Richard Parkes Bonington (December 25, 1802 - September 28, 1828) was an English Romantic landscape painter. Richard Parkes Bonington was born in the town of Arnold, a suburb of Nottingham in England. His father was successively a gaoler, a drawing master and lace-maker, and his mother a teacher. Bonington learned watercolour painting from his father and exhibited paintings at the Liverpool Academy at age 11.
In 1817, Bonington's family moved to Calais, France where his father had set up a lace factory.
At this time, Bonington started taking lessons from the painter François Louis Thomas Francia, who trained him in English watercolour painting.

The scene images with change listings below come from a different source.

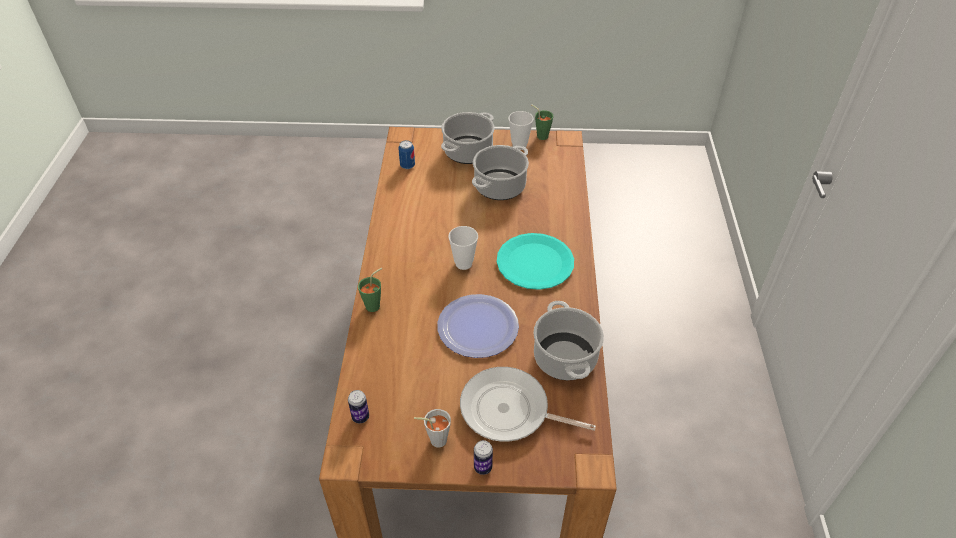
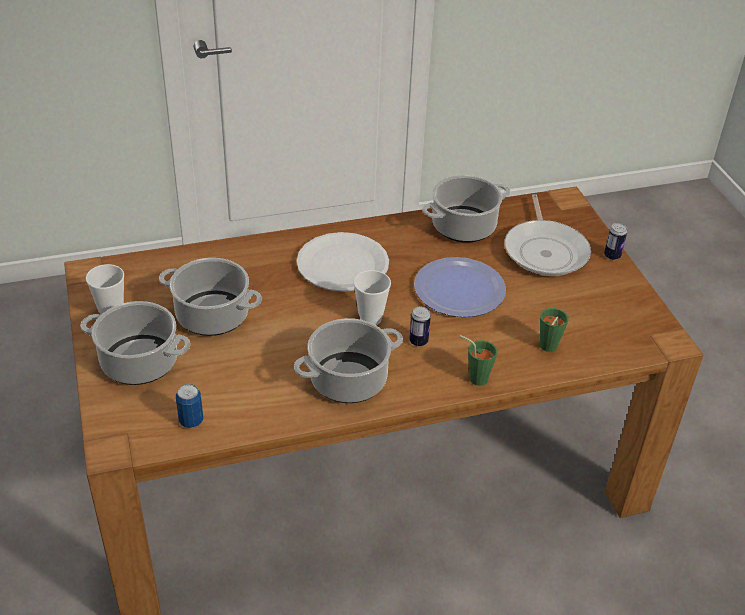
camera: 110 degrees left, 5 degrees down
can [348,390,369,423] -> can moved to [409,306,431,347]
grey cup [414,409,451,447] -> none
turquoise plate [497,233,574,290] -> white plate [296,232,389,292]
green cup [531,104,553,140] -> green cup moved to [540,308,568,352]
none -> cooking pot [294,318,403,403]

In 1818, the family moved to Paris to open a lace retail outlet. It was Paris where he first met Eugène Delacroix, who he became friends with. He worked for a time producing copies of Dutch and Flemish landscapes in the Louvre. In 1820, he started attending the École des Beaux-Arts in Paris, where he studied under Antoine-Jean, Baron Gros.
It was around this time that Bonington started going on sketching tours in the suburbs of Paris and the surrounding countryside. His first paintings were exhibited at the Paris Salon in 1822. He also began to work in lithography, illustrating Baron Taylor’s "Voyages pittoresques dans l'ancienne France" and his own architectural series "Restes et Fragmens". In 1824, he won a gold medal at the Paris Salon along with John Constable and Anthony Vandyke Copley Fielding.
Bonington died of tuberculosis on September 28, 1828 at 29 Tottenham Street in London, only 26 years old.